Teilen:

2112
Europa im Kopf  —   7. Kapitel: Lombardei

#7.4 Ein Irrtum nach dem anderen

Auf der Piazzetta trinkt Silke meist Sanbittèr, Rafał immer Aperol Spritz, Carsten manchmal auch, und ich trinke immer Negroni ohne Eis. Von Schluck zu Schluck hoffe ich darauf, dass endlich ein Leeregefühl im Magen oder ein Lustgefühl, den Gaumen zu reizen, einsetzt. Aber nur die Augen sind beschäftigt.

Rafał: „Die da hinten, die sieht gut aus.“ – Silke: „Ich muss erst mal das Kleid sehen.“ – Rafał: „Nein, die Tasche passt doch nicht.“ – Selten denke ich, wenn ich Menschen beobachte: ‚Jetzt machen die sich Gedanken über mich, wie ich mir Gedanken über sie mache.‘ Ist ja auch so, also nicht so, und wenn es anders wäre, würde mich das höchstens verunsichern. Diese Fette da drüben, wie schafft die es morgens in ihre Schlüpfer?! Und die beiden ekligen Knutscher hier vorn, die nachts im Bett? – Das geht doch gar nicht! Alle möglichen Sexpraktiken, die als normal gelten, finde ich ausgesprochen abstoßend, ich kann mir also gut vorstellen, wie dergestalt ‚Normale‘ das finden, was mir Spaß macht. Man darf sich fremde Leute nicht beim Sex vorstellen. Was nicht begeistert, stößt sofort ab. Das Niemandsland dazwischen ist weniger breit als ein territorial ungeklärtes Stückchen Land zwischen Stacheldraht und Freiheit. Ich habe mal gelesen, wenn man zu gehemmt sei gegenüber Respektspersonen, solle man sie sich am Klobecken ausmalen, dann verliere man die Scheu. Stimmt das? Ich bin mir nicht sicher, ob es gut ankommt, wenn man seinem Bewährungshelfer vor die Füße kotzt.

Foto: R. S./Privatarchiv

Der heutige Abend gehörte dem mindestens so guten, aber schlichteren Lokal: ‚Al Torcol‘. Es liegt drollig an mehreren Stufen einer Treppe: die Osteria rechts, der balkonartige Gastgarten stufaufwärts links. Der Wirt kam mir etwas griesgrämig vor und wenig interessiert an uns, aber dann brachte er uns doch an den von Silke reservierten Tisch. Wir bekamen ein paar Karten, aber wenig Aufmerksamkeit. Um andere Tische kümmerte sich der Wirt halbwegs, zu uns schickte er nur seinen – wenigstens sehr hübschen – Lehrling, der uns den ganzen Abend lang bedienen und sogar die Rechnung kassieren musste. Wir waren Luft für die Wirtssau. An den anderen Tischen war er zwar auch nicht besonders nett, aber er war wenigstens mal da. Uns würdigte er keines Blickes; dafür war der kleine Kellner durchaus bemüht um uns, vielleicht um Abbitte zu tun. „Das Essen ist gut“, sagte Carsten, „aber hier gehen wir nicht wieder hin.“ Empört über die Behandlung hatte ich meine Gruppe ein wenig aufgehetzt.
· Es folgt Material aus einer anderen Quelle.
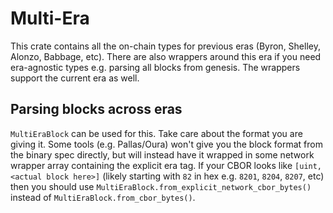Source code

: # Multi-Era

This crate contains all the on-chain types for previous eras (Byron, Shelley, Alonzo, Babbage, etc). There are also wrappers around this era if you need era-agnostic types e.g. parsing all blocks from genesis. The wrappers support the current era as well.

## Parsing blocks across eras

`MultiEraBlock` can be used for this. Take care about the format you are giving it. Some tools (e.g. Pallas/Oura) won't give you the block format from the binary spec directly, but will instead have it wrapped in some network wrapper array containing the explicit era tag. If your CBOR looks like `[uint, <actual block here>]` (likely starting with `82` in hex e.g. `8201`, `8204`, `8207`, etc) then you should use `MultiEraBlock.from_explicit_network_cbor_bytes()` instead of `MultiEraBlock.from_cbor_bytes()`.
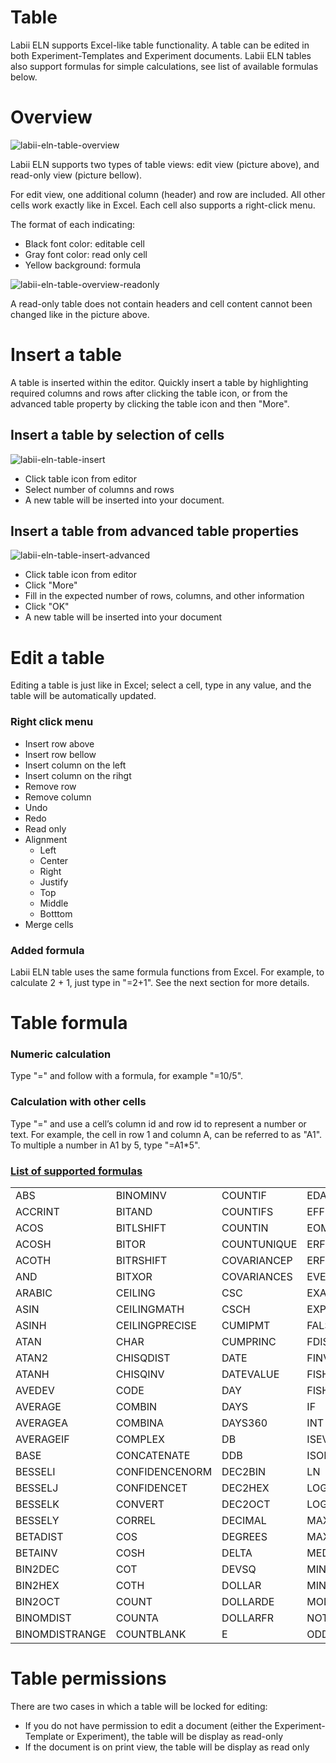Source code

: # Table

Labii ELN supports Excel-like table functionality. A table can be edited in both Experiment-Templates and Experiment documents. Labii ELN tables also support formulas for simple calculations, see list of available formulas below.

# Overview

![labii-eln-table-overview](https://labiiblog.files.wordpress.com/2015/12/labii-eln-table-overview.png)

Labii ELN supports two types of table views: edit view (picture above), and read-only view (picture bellow).

For edit view, one additional column (header) and row are included. All other cells work exactly like in Excel. Each cell also supports a right-click menu. 

The format of each indicating:

* Black font color: editable cell
* Gray font color: read only cell
* Yellow background: formula

![labii-eln-table-overview-readonly](https://labiiblog.files.wordpress.com/2015/12/labii-eln-table-overview-readonly.png)

A read-only table does not contain headers and cell content cannot been changed like in the picture above. 

# Insert a table

A table is inserted within the editor. Quickly insert a table by highlighting required columns and rows after clicking the table icon, or from the advanced table property by clicking the table icon and then "More".

## Insert a table by selection of cells

![labii-eln-table-insert](https://labiiblog.files.wordpress.com/2015/12/labii-eln-table-insert.png)

* Click table icon from editor
* Select number of columns and rows
* A new table will be inserted into your document.

## Insert a table from advanced table properties

![labii-eln-table-insert-advanced](https://labiiblog.files.wordpress.com/2015/12/labii-eln-table-insert-advanced.png)

* Click table icon from editor
* Click "More"
* Fill in the expected number of rows, columns, and other information
* Click "OK"
* A new table will be inserted into your document

# Edit a table

Editing a table is just like in Excel; select a cell, type in any value, and the table will be automatically updated.

### Right click menu
* Insert row above
* Insert row bellow
* Insert column on the left
* Insert column on the rihgt
* Remove row
* Remove column
* Undo
* Redo
* Read only
* Alignment
	* Left
	* Center
	* Right
	* Justify
	* Top
	* Middle
	* Botttom
* Merge cells

### Added formula

Labii ELN table uses the same formula functions from Excel. For example, to calculate 2 + 1, just type in "=2+1". See the next section for more details.

# Table formula

### Numeric calculation

Type "=" and follow with a formula, for example "=10/5".

### Calculation with other cells

Type "=" and use a cell’s column id and row id to represent a number or text. For example, the cell in row 1 and column A, can be referred to as "A1". To multiple a number in A1 by 5, type "=A1*5".

### [List of supported formulas](http://handsontable.github.io/ruleJS/)

| | | | | |
|:------|:------|:------|:------|:------|
| ABS| BINOMINV| COUNTIF| EDATE| OR|
| ACCRINT| BITAND| COUNTIFS| EFFECT| PI|
| ACOS| BITLSHIFT| COUNTIN| EOMONTH| POWER|
| ACOSH| BITOR| COUNTUNIQUE| ERF| ROUND|
| ACOTH| BITRSHIFT| COVARIANCEP| ERFC| ROUNDDOWN|
| AND| BITXOR| COVARIANCES| EVEN| ROUNDUP|
| ARABIC| CEILING| CSC| EXACT| SIN|
| ASIN| CEILINGMATH| CSCH| EXPONDIST| SINH|
| ASINH| CEILINGPRECISE| CUMIPMT| FALSE| SPLIT|
| ATAN| CHAR| CUMPRINC| FDIST| SQRT|
| ATAN2| CHISQDIST| DATE| FINV| SQRTPI|
| ATANH| CHISQINV| DATEVALUE| FISHER| SUM|
| AVEDEV| CODE| DAY| FISHERINV| SUMIF|
| AVERAGE| COMBIN| DAYS| IF| SUMIFS|
| AVERAGEA| COMBINA| DAYS360| INT| SUMPRODUCT|
| AVERAGEIF| COMPLEX| DB| ISEVEN| SUMSQ|
| BASE| CONCATENATE| DDB| ISODD| SUMX2MY2|
| BESSELI| CONFIDENCENORM| DEC2BIN| LN| SUMX2PY2|
| BESSELJ| CONFIDENCET| DEC2HEX| LOG| SUMXMY2|
| BESSELK| CONVERT| DEC2OCT| LOG10| TAN|
| BESSELY| CORREL| DECIMAL| MAX| TANH|
| BETADIST| COS| DEGREES| MAXA| TRUE|
| BETAINV| COSH| DELTA| MEDIAN| TRUNC|
| BIN2DEC| COT| DEVSQ| MIN| XOR|
| BIN2HEX| COTH| DOLLAR| MINA||
| BIN2OCT| COUNT| DOLLARDE| MOD||
| BINOMDIST| COUNTA| DOLLARFR| NOT||
| BINOMDISTRANGE| COUNTBLANK| E| ODD||

# Table permissions

There are two cases in which a table will be locked for editing:

* If you do not have permission to edit a document (either the Experiment-Template or Experiment), the table will be display as read-only
* If the document is on print view, the table will be display as read only
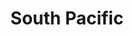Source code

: ---
title: South Pacific
year: 1965
opening_date: 1965-01-01
closing_date: 1965-12-31
layout: productions
image:
image_caption:
image_credit:
playbill:
category:
details:
  Theatre: Theatre Jacksonville
  Venue: Little Theatre
cast:
  Jerome: Jett Thompson
  Ngana: Pamela Nearhoof
  Henry: Ken Fallin
  Ensign Nellie Forbush: Gayle Swymer
  Emile de Becque: Edward Doe
  Bloody Mary: Doris Thornhill
  Luther Billis: Tom Ohlweiler Jr.
  Lt. Joseph Cable: Gary Varnadore
  Capt. George Brackett: Al Low
  Comdr. William Harbison: Harold Nearhoof
  Liat: Robin Yancey
  Chorus:
    - Terry Boyd
    - Ron Culbreath
    - J.J. Morgan
    - Harry Hodge
    - Ken Howell
    - Gene Moore
    - Frank Nearhoof
    - Bruce Reymond
    - Bobbie Camp
    - Suzanne Coar
    - Barbara Giles
    - Sarah Jo Berman
    - Ann Finney
    - Mary Grace Ezell
    - Mary Claire Van der Horst
    - Charlyne Eshleman
    - Judith Graves
    - Lori Katterhenry
    - Cheryl Parsons
    - Alston Summers
crew:
  Director and Designer: Larry Riddle
  Musical Director: Rosalind MacEnulty
  Costume Designer:
    - Walter Sargent
    - Ruth Coleman
  Choreographer: Mary Grace Ezell
  Lighting Designer:
    - Peggy Miller
  Stage Manager:
    - Gwen Nearhoof
    - Carolyn Lieder
  Scenery:
    - Pat Cundiff
    - Bob Agnew
    - Gwyda Agnew
    - Frank Berman
    - Abbey Fink
    - Joanna Coburn
    - Gladys Dale
    - Joan Christensen
    - Fred Murphy
    - Sid Backer
    - Marshall Nazworth
    - Bill Aust
    - Fernando Velandia
  Costumes:
    - Judy Klemnt
    - Walter Sargent
  Lights:
    - Peggy Miller
    - Joanna Coburn
    - Leni Bessent
  Program Advertising:
    - Jean Goodman
    - Albert Low
  Props:
    - Edna Oakley
    - Gladys Dale
    - Gladys Witten
    - Esther Barnes
    - Maria Alarcon
    - Judy Pryor
    - Gloria Schulman
    - Becky Oxford
  Make-up:
    - Ellen Black
    - Marshall Grauer
    - Annette Grauer
    - Darby Nelson
orchestra:
external_links:
---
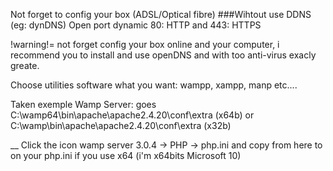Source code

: Not forget to config your box (ADSL/Optical fibre)
###Wihtout use DDNS (eg: dynDNS)
Open port dynamic 80: HTTP and 443: HTTPS

!warning!= not forget config your box online and your computer, i recommend you to install and use openDNS and with too anti-virus exacly greate.

Choose utilities software what you want: wampp, xampp, manp etc....

Taken exemple Wamp Server:
goes C:\wamp64\bin\apache\apache2.4.20\conf\extra (x64b) or C:\wamp\bin\apache\apache2.4.20\conf\extra (x32b)

__
Click the icon wamp server 3.0.4 -> PHP -> php.ini and copy from here to on your php.ini if you use x64 (i'm x64bits Microsoft 10)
Fotos (3): R. S./Privatarchiv

Von ausschließlich aufs Essen Fixierten kann man als Beurteilung lesen: ‚Ich kostete die Sarde del Garda in Saor, mit Zwiebeln und Rosinen (12) – die zergingen am Gaumen, Süße und Säure tanzten venezianische Folkloretänze auf den Papillen.‘ – Na, meinetwegen. ‚Torcol‘ ist Dialekt für ‚Wendehals‘, glaube ich jedenfalls. Der Wendehals ist der einzige Langstreckenzieher unter den europäischen Spechten. Wendehälse überfallen die Bruthöhlen anderer Höhlenbrüter. Aufgefundene Gelege werden zerstört und gefressen; Jungvögel werden gelegentlich auch an die eigene Brut verfüttert.

Foto: gemeinfrei/Wikimedia Commons

Das bringt mich auf zwei Geschichten:

Ein böser, alter Zauberer entführte einen jungen, lieben Prinzen, der im Wald Pilze suchte oder Böcke schoss, und zwang ihn, in seinem Geister-Gasthaus die niederen Dienste zu verrichten. Sein Vater, der König, lief heulend durchs Schloss, während seine Gemahlin sich immer neue Rezepte für den Zauberer, der nicht kochen konnte, ausdenken musste. Für das unvergleichliche Essen zahlten die vorbeireisenden Fürsten und Edelleute mit Dukaten und Edelsteinen, die Gespenster mit Bettlaken. Der Zauberer drohte der armen Königin: An dem Tag, an dem du mir kein neues Rezept bringst, schlachte ich deinen Sohn und esse ihn selber auf, mit Liebstöckel. – Das ist ein Märchen.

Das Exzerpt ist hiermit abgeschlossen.